Dosen juga diharapkan menyiapkan mahasiswa untuk memahami AI secara lintas disiplin. Tidak hanya mahasiswa teknik atau komputer yang perlu belajar AI, tetapi juga mahasiswa bisnis, hukum, komunikasi, bahkan seni. AI hadir di semua bidang, sehingga semua program studi perlu memberikan literasi AI dasar, ditambah pemahaman etika, kebijakan, dan dampaknya pada masyarakat.
Sekolah dan kampus pun berperan dalam menyediakan ekosistem pendukung. Infrastruktur digital, akses ke platform AI, dan kebijakan tata kelola data menjadi prasyarat.

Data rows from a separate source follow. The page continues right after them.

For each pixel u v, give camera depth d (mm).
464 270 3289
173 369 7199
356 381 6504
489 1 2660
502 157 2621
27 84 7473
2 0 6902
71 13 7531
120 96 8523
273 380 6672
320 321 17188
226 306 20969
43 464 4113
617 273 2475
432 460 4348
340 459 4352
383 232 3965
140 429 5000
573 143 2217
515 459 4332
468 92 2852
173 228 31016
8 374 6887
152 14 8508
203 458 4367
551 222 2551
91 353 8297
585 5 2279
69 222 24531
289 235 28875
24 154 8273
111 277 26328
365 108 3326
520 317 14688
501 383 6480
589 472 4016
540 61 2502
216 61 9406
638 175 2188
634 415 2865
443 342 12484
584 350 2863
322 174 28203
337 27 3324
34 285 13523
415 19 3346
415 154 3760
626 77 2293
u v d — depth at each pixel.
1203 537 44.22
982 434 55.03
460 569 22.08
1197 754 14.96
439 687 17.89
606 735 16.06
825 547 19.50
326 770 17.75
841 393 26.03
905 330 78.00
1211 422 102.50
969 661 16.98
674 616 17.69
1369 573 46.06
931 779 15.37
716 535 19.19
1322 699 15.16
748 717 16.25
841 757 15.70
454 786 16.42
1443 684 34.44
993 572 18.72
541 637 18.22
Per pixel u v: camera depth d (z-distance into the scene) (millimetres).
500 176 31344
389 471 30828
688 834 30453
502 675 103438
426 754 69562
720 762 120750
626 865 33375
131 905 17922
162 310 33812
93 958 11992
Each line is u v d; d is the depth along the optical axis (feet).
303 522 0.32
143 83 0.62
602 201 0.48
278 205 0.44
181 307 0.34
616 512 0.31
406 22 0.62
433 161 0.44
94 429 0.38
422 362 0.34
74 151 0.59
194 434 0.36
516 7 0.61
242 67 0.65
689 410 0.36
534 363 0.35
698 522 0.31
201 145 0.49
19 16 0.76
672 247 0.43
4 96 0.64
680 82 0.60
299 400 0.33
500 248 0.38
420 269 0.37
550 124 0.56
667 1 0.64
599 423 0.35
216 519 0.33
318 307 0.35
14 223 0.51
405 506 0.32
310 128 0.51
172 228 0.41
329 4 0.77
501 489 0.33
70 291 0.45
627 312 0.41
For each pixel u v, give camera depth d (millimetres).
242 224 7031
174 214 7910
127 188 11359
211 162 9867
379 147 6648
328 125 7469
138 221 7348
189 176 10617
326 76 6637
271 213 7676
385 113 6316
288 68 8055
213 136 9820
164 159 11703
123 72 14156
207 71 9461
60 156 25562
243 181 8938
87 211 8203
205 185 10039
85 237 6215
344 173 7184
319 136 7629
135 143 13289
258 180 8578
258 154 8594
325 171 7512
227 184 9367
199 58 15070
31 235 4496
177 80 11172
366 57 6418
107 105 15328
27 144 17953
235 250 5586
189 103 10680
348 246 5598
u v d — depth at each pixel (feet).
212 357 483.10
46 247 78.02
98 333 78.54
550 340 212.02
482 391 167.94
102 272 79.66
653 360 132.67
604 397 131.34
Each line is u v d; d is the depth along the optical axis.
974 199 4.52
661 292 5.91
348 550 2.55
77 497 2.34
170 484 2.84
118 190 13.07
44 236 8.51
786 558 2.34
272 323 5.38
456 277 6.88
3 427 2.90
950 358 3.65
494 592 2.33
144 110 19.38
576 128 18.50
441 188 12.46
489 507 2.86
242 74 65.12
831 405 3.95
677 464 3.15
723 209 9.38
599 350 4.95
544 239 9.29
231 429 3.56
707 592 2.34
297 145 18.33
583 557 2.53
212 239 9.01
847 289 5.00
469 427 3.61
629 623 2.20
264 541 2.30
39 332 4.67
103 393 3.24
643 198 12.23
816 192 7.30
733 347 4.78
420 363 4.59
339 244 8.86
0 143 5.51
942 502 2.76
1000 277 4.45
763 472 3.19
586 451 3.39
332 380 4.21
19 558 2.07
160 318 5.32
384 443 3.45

Tanpa dukungan institusional, upaya membangun superagency hanya berhenti di tingkat individu. Institusi perlu membuka ruang eksperimen, seperti AI sandbox atau AI innovation lab, tempat siswa dan dosen bisa mencoba teknologi AI dalam proyek nyata.
Selain kemampuan teknis, pendidikan juga harus menanamkan nilai etika, tanggung jawab, dan kesadaran kritis. Lulusan yang AI-ready tidak hanya bisa menggunakan AI, tetapi juga tahu kapan mengandalkan AI, kapan mengkritisi hasilnya, dan bagaimana menghindari penyalahgunaan. Mereka perlu memahami isu bias algoritma, privasi data, dan dampak sosial AI.
Superagency di dunia pendidikan adalah investasi jangka panjang. Ini bukan hanya soal keterampilan, tetapi juga soal mindset: kesiapan untuk terus belajar, beradaptasi, dan memimpin inovasi di era yang berubah cepat. Guru, dosen, sekolah, dan kampus bersama-sama memegang peran penting dalam mencetak generasi yang tidak hanya siap menghadapi AI, tetapi siap berkolaborasi dengan AI untuk masa depan yang lebih baik.
Jika pendidikan gagal menyiapkan generasi superagency, maka mereka hanya akan menjadi pengguna pasif teknologi. Tetapi jika berhasil, mereka akan menjadi pencipta, pemimpin, dan inovator di dunia yang semakin didorong oleh AI.